======== Выбранный отрывок
Как обычно, в своей «персональной» ипостаси он был куда дружелюбнее и адекватнее, чем на публике. На совместной пресс-конференции сразу после встречи он фактически попытался меня подставить – объявил во всеуслышание, что Афганистан не в состоянии финансово обеспечивать собственные силы безопасности «еще пятнадцать или двадцать лет»; совсем не те слова, которые могут прийтись по нраву любому американцу. Я постарался сгладить эффект, чтобы у прессы не возникло впечатления, будто у США серьезные разногласия с афганским правительством: сказал, что мы не вправе бросать Афганистан после окончательного вывода контингента в 2014 году и что я ожидаю продолжения американской помощи. Но для всех было очевидно, что Карзай меня именно подставил. Корреспондент газеты «Нью-Йорк таймс» Морин Дауд сопровождала меня в той поездке и написала несколько дней спустя, в своей типичной броской манере: «Марионетки уже не те, какими были когда-то». Конечно, Карзай не был марионеткой, но у Соединенных Штатов не было, пожалуй, более беспокойного союзника с тех самых пор, как мы сотрудничали с Шарлем де Голлем в годы Второй мировой, – возможно, причина в том, что они оба почти полностью зависели от США и обоих это возмущало до глубины души.

Вечером я повел своих сотрудников в церэушный аналог офицерского клуба, где еда была гораздо лучше, чем в армейских столовых, и где подавали «взрослые» напитки. Офицер ЦРУ, сидевший вместе с нами – точнее, сидевшая, поскольку это была очень яркая молодая женщина, – оказался в числе тех семи агентов, которые три недели спустя погибли при нападении талибов; трагическое напоминание о том, что не важно, в форме ты или не в форме, – раз ты американец, тебе и твоей жизни угрожает в этой стране серьезная опасность.

На следующий день, 10 декабря, мы прилетели в Ирак, где наше военное присутствие становилось все менее заметным. В январе 2009 года в стране успешно прошли выборы в местные органы власти, и международные наблюдатели присутствовали в каждом избирательном округе. В соответствии с соглашением о статусе сил, подписанным Бушем и Малики в декабре 2008 года, все боевые американские подразделения были выведены из иракских населенных пунктов к концу июня. Генерал Рэй Одиерно усиленно готовился к переходу от боевых операций к «помощи и консультированию» и планировал вывести часть семидесятитысячного контингента вместе с техникой и снаряжением к концу августа 2010 года, одновременно продолжая выслеживать террористов, тренировать иракские силы безопасности и содействовать примирению между иракскими политиками. Задача была, мягко говоря, непростой, однако Рэй и его команда справлялись отлично.

Мне предстояло встретиться с Малики сразу после прибытия, но он вместо этого целых шесть часов драгоценного времени отбивался от нападок и обвинений в Совете представителей – иракском парламенте: премьера «строили» за неспособность правительства предотвратить недавние террористические акты. Когда нашу встречу в конце концов отменили, журналисты, которые меня сопровождали, стали поговаривать, что «Малики надул Гейтса». По личному опыту я знал, что Малики намного охотнее встретился бы со мной, чем отправился бы на «порку» к законодателям.
================
◆ Задание
Ответьте на вопросы по выбранному отрывку:
(a) Корреспондентом какой газеты была Морин Дауд?
(b) Сколько агентов ЦРУ погибли при нападении талибов?
(c) Сколько часов Малики провел в Совете представителей вместо встречи?
======== Исходные данные
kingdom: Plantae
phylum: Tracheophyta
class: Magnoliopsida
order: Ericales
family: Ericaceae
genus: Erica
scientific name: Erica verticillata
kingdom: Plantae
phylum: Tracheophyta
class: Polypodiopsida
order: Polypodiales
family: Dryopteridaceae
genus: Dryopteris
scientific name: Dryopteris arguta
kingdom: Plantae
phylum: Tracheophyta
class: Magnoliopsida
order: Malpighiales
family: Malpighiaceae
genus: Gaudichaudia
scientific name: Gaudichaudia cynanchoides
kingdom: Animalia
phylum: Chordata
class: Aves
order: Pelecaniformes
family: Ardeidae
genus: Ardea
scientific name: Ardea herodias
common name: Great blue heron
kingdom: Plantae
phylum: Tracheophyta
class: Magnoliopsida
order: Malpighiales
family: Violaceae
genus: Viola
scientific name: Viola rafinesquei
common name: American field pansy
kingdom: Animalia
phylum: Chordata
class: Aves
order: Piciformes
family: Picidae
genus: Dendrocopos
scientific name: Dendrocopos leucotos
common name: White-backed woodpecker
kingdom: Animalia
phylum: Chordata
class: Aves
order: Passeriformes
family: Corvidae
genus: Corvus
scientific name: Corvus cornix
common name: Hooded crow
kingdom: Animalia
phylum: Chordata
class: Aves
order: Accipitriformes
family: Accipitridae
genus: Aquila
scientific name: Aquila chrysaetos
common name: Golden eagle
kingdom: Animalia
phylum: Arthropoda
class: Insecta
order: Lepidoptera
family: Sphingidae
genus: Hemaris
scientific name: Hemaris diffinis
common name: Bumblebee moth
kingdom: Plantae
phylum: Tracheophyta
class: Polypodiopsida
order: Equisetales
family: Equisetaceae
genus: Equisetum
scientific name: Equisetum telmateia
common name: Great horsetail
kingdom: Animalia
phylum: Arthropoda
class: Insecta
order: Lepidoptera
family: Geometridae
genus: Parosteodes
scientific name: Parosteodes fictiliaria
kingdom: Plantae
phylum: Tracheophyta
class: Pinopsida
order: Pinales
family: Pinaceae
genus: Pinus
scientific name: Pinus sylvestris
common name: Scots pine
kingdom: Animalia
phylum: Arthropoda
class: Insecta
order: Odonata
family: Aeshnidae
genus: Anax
================
◆ Ответ ниже
(a) «Нью-Йорк таймс».
(b) Семь.
(c) Шесть часов.